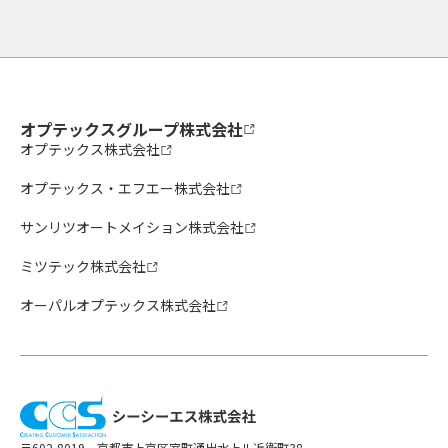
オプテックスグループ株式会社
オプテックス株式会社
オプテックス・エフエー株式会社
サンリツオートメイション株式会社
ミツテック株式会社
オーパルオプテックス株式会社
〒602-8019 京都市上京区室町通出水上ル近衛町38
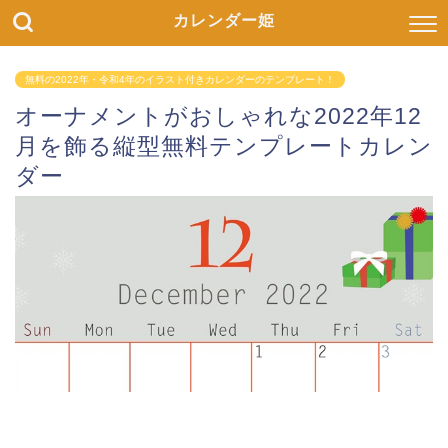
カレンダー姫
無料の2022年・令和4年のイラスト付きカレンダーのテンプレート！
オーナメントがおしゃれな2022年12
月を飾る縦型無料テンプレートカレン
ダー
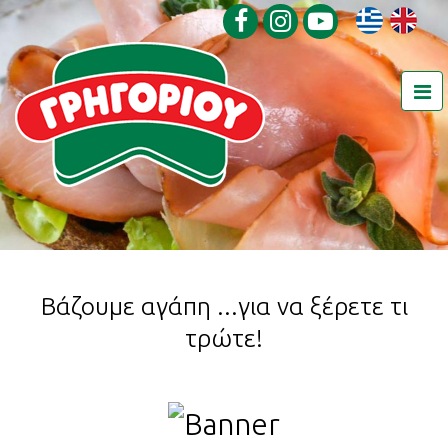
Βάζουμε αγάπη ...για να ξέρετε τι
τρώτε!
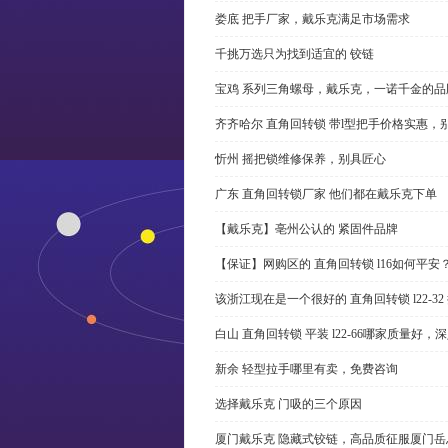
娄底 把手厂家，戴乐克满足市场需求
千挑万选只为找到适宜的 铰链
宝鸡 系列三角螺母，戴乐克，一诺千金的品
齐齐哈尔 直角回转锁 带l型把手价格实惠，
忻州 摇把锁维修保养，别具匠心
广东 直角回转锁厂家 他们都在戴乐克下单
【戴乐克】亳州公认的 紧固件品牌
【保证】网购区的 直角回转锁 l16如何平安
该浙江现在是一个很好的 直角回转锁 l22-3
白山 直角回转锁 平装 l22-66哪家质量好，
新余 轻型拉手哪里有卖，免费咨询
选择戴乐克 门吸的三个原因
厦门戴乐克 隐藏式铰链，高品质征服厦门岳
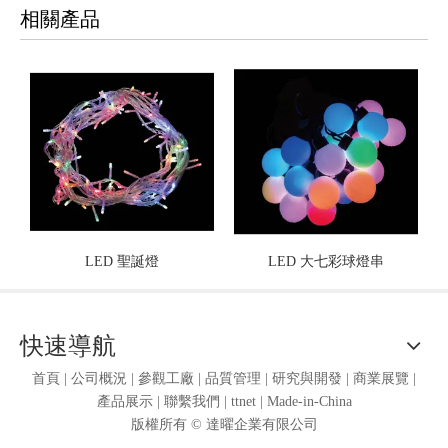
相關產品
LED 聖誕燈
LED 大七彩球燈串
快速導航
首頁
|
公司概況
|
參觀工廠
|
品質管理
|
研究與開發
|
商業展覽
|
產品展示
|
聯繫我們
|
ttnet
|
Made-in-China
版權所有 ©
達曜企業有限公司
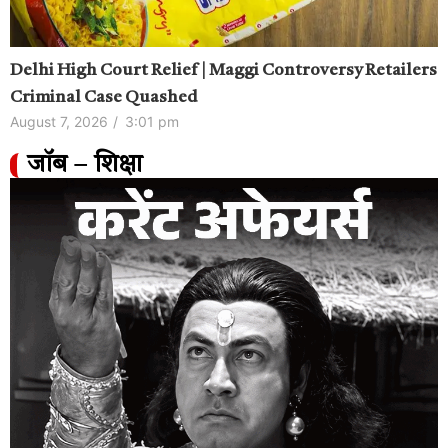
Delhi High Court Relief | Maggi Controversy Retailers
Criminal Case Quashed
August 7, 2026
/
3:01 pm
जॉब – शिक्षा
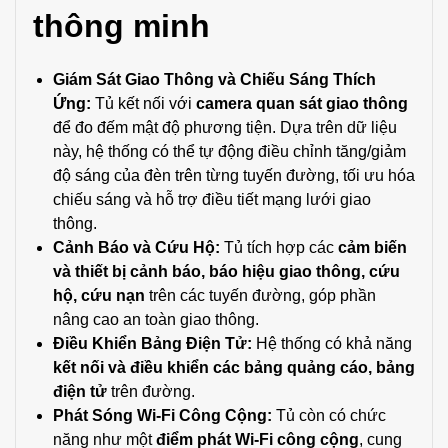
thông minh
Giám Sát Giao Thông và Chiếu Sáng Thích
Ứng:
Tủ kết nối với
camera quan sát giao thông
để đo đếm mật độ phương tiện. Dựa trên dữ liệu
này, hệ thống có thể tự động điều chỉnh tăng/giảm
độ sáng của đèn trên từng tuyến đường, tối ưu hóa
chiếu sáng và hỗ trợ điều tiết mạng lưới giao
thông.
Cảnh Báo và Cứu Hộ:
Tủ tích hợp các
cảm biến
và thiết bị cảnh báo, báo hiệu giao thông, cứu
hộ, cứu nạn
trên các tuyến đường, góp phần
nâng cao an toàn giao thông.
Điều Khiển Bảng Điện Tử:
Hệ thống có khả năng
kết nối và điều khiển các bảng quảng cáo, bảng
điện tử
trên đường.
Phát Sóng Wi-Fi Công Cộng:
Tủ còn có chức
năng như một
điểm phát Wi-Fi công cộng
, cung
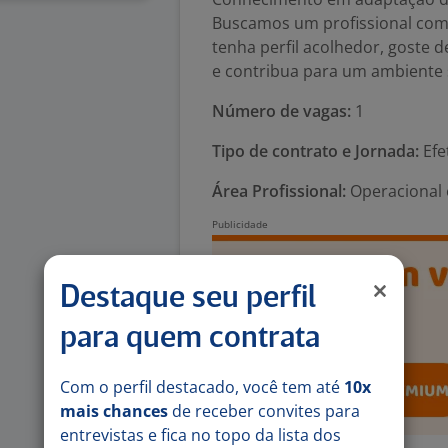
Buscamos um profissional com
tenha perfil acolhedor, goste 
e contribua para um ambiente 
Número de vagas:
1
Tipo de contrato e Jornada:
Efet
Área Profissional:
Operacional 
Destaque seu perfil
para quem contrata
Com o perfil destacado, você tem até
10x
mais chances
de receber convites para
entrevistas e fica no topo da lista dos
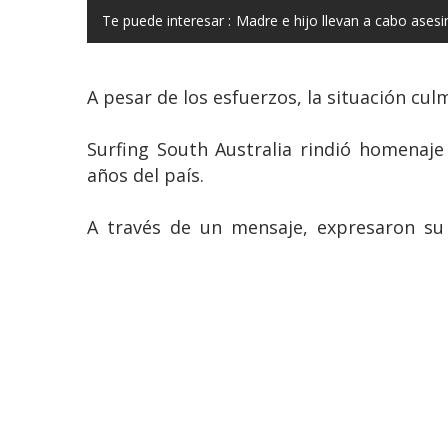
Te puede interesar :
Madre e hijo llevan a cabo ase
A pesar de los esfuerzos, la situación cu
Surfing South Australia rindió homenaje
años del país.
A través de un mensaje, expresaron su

++++++++++

◆ INSTRUCTION: Extract each line of the listing above that contains the word "đường".

◆ RESULT OF THE EXERCISE:
độ sáng của đèn trên từng tuyến đường, tối ưu hóa
trên các tuyến đường, góp phần
trên đường.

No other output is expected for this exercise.